Professor Cathy Warwick, General Secretary of the Royal College of Midwives (RCM) said, “The survey reveals a need to improve the services and resources for obese pregnant women. There is also a need to deliver a general public health message. The bottom line here is that we need to help women to improve their lifestyle and health, for the sake of their own long-term health, and not just in pregnancy. Midwives have a crucial role to play in offering care and advice for obese pregnant women. There is a lot of innovative and pioneering work being done by them and other health professionals across the UK. Trusts should be looking at what works and learning from each other to ensure the highest standards of care are available.”
To speak to Dr Modder or Professor Sir Arulkumaran, please contact the RCOG press office on 020 7772 6446 / 6357. To speak to Professor Warwick, please contact the RCM press office on 020 7312 3432 / 3456.
For more information about the CMACE / RCOG conference 'Management of women with obesity in pregnancy' click here.
The full guideline is available to download here.
The CEMACH (the precursor of CMACE) report Saving Mothers Lives, published in 2007, identified maternal obesity as a growing overall threat to the childbearing population in the UK.

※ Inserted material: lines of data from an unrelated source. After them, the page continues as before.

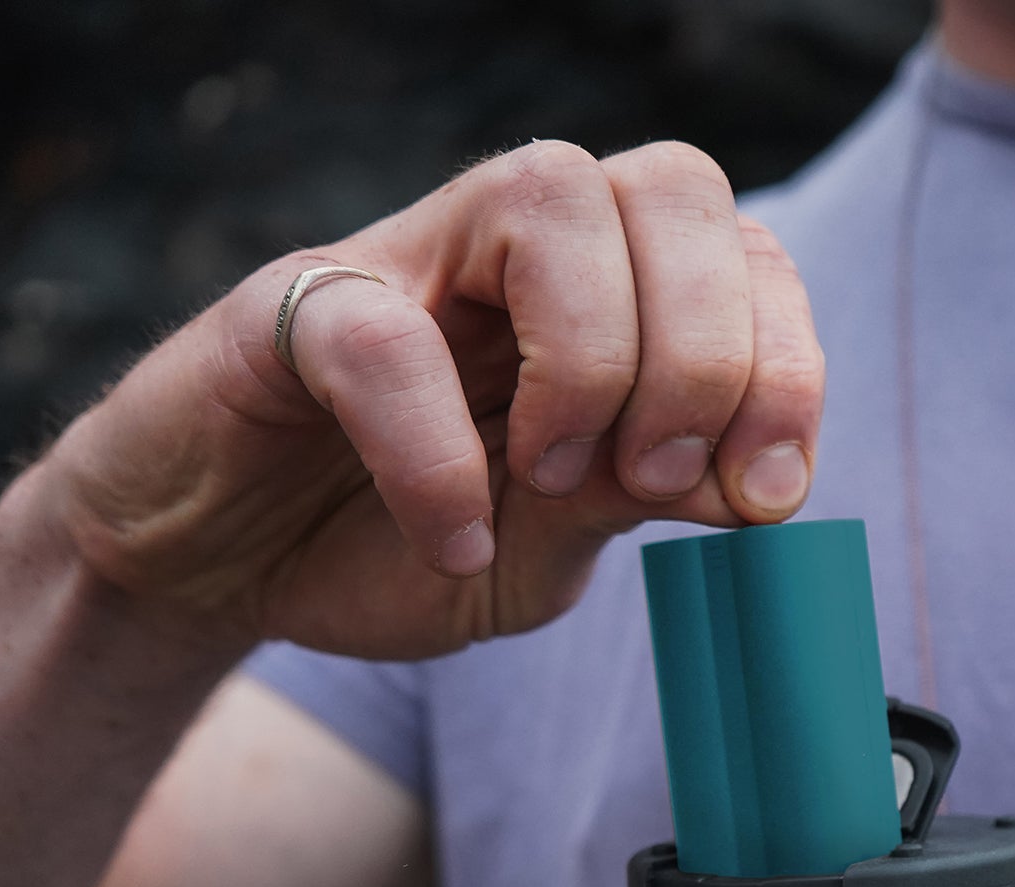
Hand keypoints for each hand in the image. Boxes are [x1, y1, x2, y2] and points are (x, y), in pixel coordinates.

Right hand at [43, 139, 821, 658]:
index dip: (787, 363)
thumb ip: (648, 498)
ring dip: (592, 359)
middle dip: (705, 353)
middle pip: (674, 186)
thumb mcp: (555, 540)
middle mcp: (520, 247)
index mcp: (612, 293)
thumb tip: (764, 487)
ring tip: (553, 482)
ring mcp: (409, 260)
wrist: (227, 571)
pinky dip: (435, 457)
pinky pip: (381, 336)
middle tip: (661, 483)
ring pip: (549, 193)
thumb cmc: (402, 540)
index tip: (769, 493)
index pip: (747, 252)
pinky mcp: (289, 310)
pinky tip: (453, 539)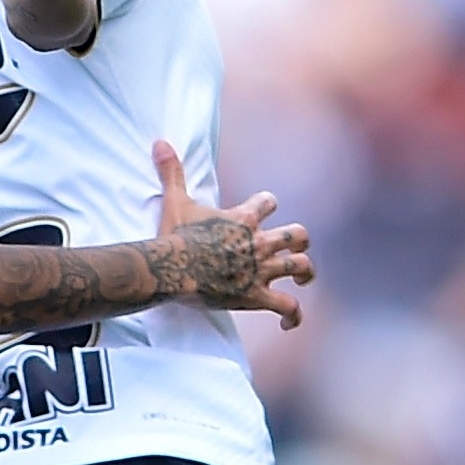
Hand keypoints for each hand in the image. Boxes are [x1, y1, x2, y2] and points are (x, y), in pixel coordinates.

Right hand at [152, 142, 311, 328]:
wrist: (172, 267)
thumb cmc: (174, 235)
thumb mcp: (174, 200)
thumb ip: (172, 171)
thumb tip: (159, 141)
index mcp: (242, 218)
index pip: (268, 202)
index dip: (267, 205)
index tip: (263, 209)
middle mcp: (258, 242)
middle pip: (297, 235)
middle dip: (298, 240)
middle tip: (292, 247)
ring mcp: (260, 270)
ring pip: (301, 267)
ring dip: (305, 273)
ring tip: (303, 280)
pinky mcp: (256, 296)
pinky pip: (288, 306)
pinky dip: (293, 315)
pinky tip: (288, 322)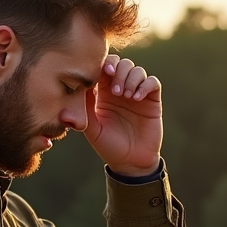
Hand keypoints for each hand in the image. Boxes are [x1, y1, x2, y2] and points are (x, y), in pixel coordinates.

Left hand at [83, 54, 161, 175]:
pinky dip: (145, 85)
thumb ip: (84, 109)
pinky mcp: (152, 101)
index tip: (104, 73)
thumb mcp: (92, 129)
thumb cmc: (109, 147)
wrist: (130, 162)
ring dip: (131, 79)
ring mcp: (137, 94)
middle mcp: (121, 90)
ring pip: (137, 70)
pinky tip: (137, 98)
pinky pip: (152, 82)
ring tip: (126, 97)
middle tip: (116, 92)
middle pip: (122, 64)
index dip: (105, 64)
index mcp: (104, 93)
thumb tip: (73, 89)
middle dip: (119, 72)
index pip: (105, 68)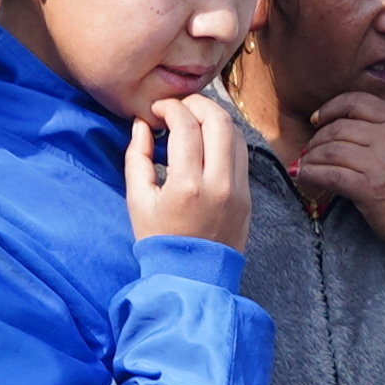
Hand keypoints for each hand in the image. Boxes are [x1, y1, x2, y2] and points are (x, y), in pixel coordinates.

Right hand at [125, 91, 251, 249]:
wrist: (192, 280)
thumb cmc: (159, 242)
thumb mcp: (137, 201)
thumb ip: (137, 158)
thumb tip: (142, 125)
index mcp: (188, 185)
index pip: (186, 126)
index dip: (171, 108)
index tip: (158, 110)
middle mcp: (219, 183)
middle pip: (218, 119)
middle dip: (197, 103)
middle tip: (178, 108)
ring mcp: (238, 190)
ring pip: (235, 133)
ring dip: (214, 118)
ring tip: (193, 120)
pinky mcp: (247, 196)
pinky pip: (241, 153)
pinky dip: (225, 138)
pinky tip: (207, 141)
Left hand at [286, 89, 384, 254]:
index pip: (356, 102)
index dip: (330, 108)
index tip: (317, 120)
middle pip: (338, 128)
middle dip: (316, 140)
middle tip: (308, 151)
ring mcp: (379, 163)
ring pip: (330, 151)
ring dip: (310, 158)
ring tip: (304, 165)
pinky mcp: (369, 189)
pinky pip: (330, 175)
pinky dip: (310, 175)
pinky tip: (302, 177)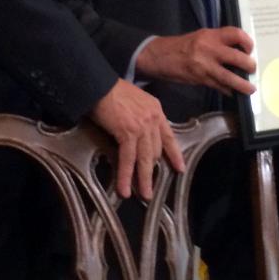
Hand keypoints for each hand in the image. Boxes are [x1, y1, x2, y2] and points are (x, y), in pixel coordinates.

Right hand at [90, 79, 185, 198]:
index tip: (179, 168)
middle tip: (150, 189)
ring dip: (142, 179)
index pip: (169, 136)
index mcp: (156, 110)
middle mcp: (153, 118)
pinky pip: (128, 159)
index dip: (174, 154)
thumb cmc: (112, 91)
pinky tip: (124, 189)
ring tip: (142, 195)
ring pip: (145, 159)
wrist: (98, 84)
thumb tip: (137, 135)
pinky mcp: (128, 132)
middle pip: (156, 151)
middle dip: (152, 172)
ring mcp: (142, 126)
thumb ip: (141, 117)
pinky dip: (125, 175)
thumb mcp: (135, 101)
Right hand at [136, 27, 256, 96]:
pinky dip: (227, 89)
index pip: (235, 34)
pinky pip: (219, 86)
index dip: (247, 41)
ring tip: (251, 89)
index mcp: (210, 35)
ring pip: (229, 77)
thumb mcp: (201, 36)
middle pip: (237, 57)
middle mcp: (209, 49)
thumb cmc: (183, 45)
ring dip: (242, 84)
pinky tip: (232, 92)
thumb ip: (218, 42)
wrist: (160, 56)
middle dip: (249, 65)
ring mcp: (205, 66)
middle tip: (252, 69)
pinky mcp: (200, 79)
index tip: (250, 49)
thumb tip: (239, 51)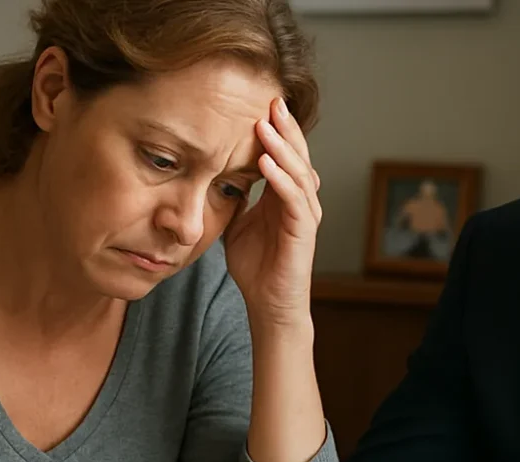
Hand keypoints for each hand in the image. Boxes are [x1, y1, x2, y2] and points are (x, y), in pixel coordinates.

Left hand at [223, 96, 321, 328]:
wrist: (268, 304)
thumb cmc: (256, 267)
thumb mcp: (237, 224)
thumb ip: (234, 198)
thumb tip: (214, 175)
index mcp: (285, 197)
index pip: (285, 155)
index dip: (275, 130)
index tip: (258, 104)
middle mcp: (301, 201)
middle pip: (297, 156)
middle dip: (285, 128)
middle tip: (270, 100)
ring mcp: (305, 216)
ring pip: (299, 172)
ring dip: (282, 148)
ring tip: (265, 125)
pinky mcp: (303, 232)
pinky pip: (294, 199)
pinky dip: (282, 179)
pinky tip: (266, 162)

It noted how maternal obesity is a risk factor associated with increased morbidity and mortality. From previous research, pregnant women who are obese (BMI > 30) have been found to have a greater chance of having a spontaneous first trimester miscarriage, develop gestational diabetes, pre-eclampsia and experience thromboembolism during pregnancy; when compared to non-obese women. Obese pregnant women also have higher rates of induced labour, caesarean sections (and an increased risk of post-caesarean wound infection) and postpartum haemorrhage.
The babies of obese women have also been found to have significantly increased risks of adverse outcomes such as fetal abnomaly, preterm birth, stillbirth and neonatal death.
In Saving Mothers Lives, 14 out of 31 women who died of a thromboembolic event were found to have been obese. It recommended that national guidelines were urgently needed for the management of the obese pregnant women and noted that women with a BMI > 30 should all be provided with pre-pregnancy advice and counselling.
Note 1: There was a low response rate (27%) from alongside midwifery units, probably because the partnering obstetric unit in the NHS trust had responded on behalf of both obstetric and midwifery units.
Note 2: 69 (31%) obstetric units had weighing scales with a safe working load of 300kg. 29 (13%) of the 220 obstetric units reported that they did not have immediate access to suitable operating theatre tables for women with obesity.
Note 3: 253 (96%) responding maternity units had a BMI threshold for initiating additional maternity services, with the most common BMI threshold being 35kg/m2.